31 March 1891 at Serviceton Victoria – 11 November 1954 at Murray Bridge SA

Murray Bridge Rowing Club (SA)

1922 – Interstate Men’s Eight Championship seven seat – First

1923 – Interstate Men’s Eight Championship seven seat – First

1924 - Olympic Games - Men’s Eight seven seat - eliminated in repechage

1925 – Interstate Men’s Eight Championship seven seat – Fourth

1924 Murray Bridge crew after winning the test race on the Port River in Adelaide

Standing left to right - Unknown, H E Wynne, J P Marcus, F Willoughby, W Christopher, R H Wallman (Chairman SARA), His Excellency Sir Tom Bridges, E Higgs, H L Binney, C A Jepp, C A M West (Hon Sec SARA), S A Johnson, far right unknown
Crew members are from left to right, A C Tauber, E D Thomas, W E H Jarvis, R A Cummings, F M Cummings, H E Graetz, W M Sladden, A V Scott, W H Pfeiffer, G E Tucker (emergency), Aud Martin

Frank was a member of the famous Murray Cods crew, the 1924 Australian Olympic crew from Murray Bridge. He was a loco fireman for the South Australian Railways. 

Cummings enlisted to serve in the First World War, months after the first troops landed at Gallipoli. His occupation at enlistment was a storeman from Kaniva Victoria.
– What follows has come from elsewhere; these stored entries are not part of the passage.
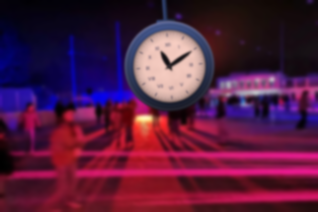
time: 11:10
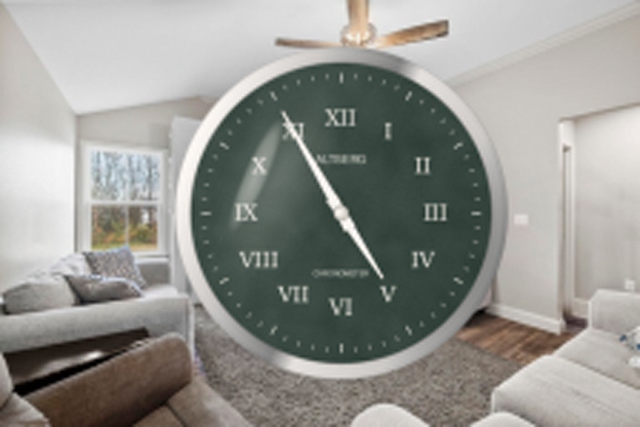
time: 4:55
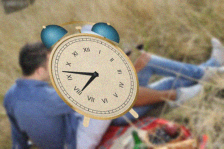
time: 7:47
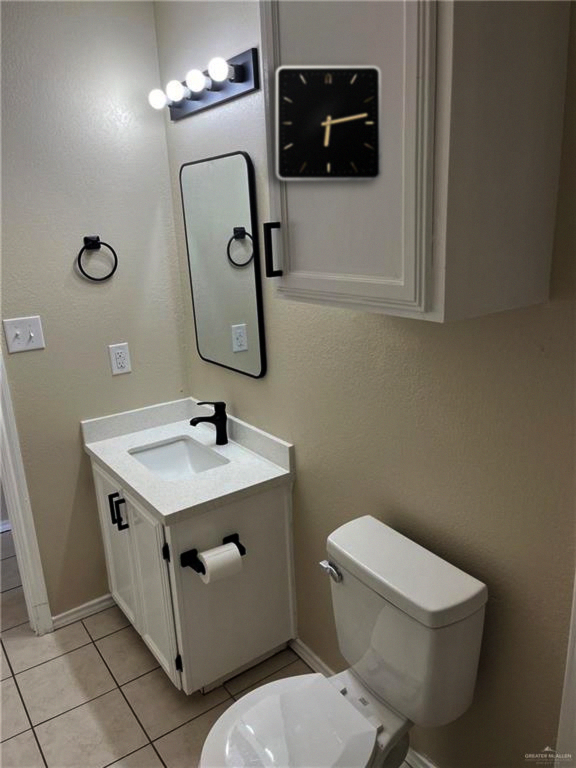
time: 6:13
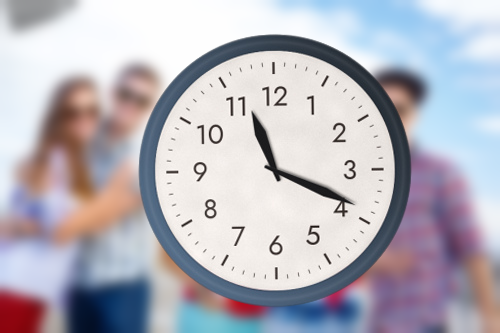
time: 11:19
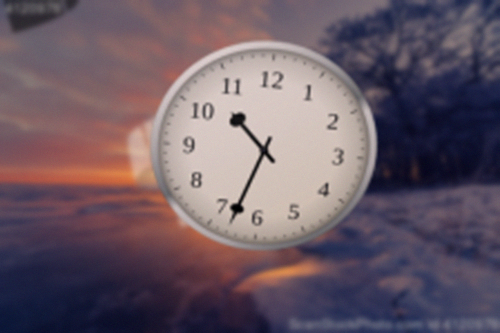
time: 10:33
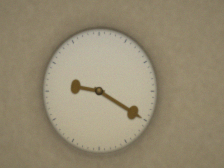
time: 9:20
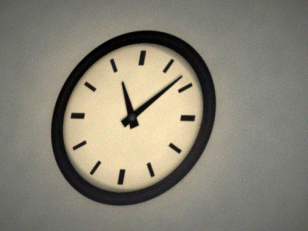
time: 11:08
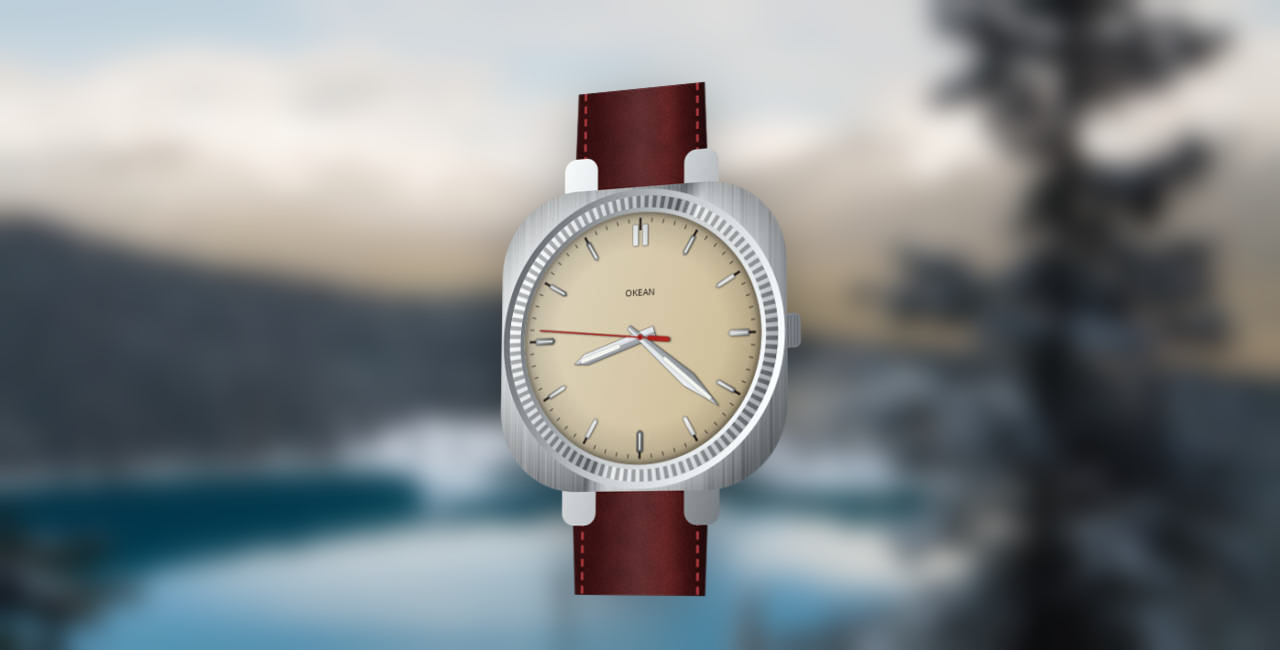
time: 8:21:46
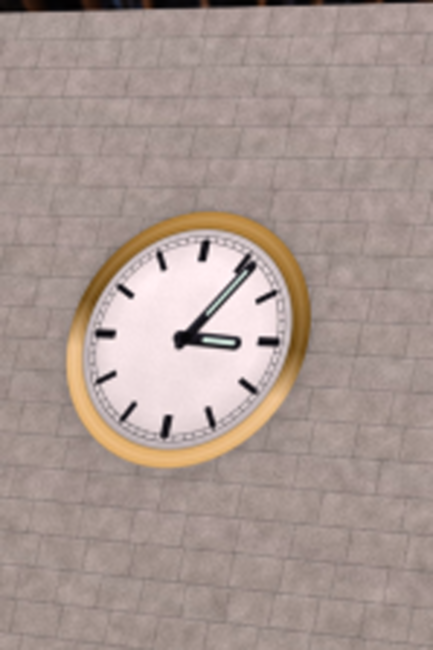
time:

He left Adelaide in early 1917 and made his way to France where he fought on the Somme. On the Western Front he was promoted to Corporal. In May 1917 on patrol to determine whether the Germans were withdrawing from the Hindenburg Line, he was injured and had shrapnel buried in his back and legs. This eventually led to him being discharged and returning home in December 1918. However before being discharged, he also suffered burns and gas impacts in a mustard gas attack.

Not all the shrapnel was ever removed from his back by the Army surgeons and so he raced with the physical effects of his service and in pain. After his rowing career, the shrapnel in his back shifted, confining him to a wheel chair for the remainder of his life. He died at home in Murray Bridge on November 11, 1954.

His brother Robert was the coxswain of the 1924 crew.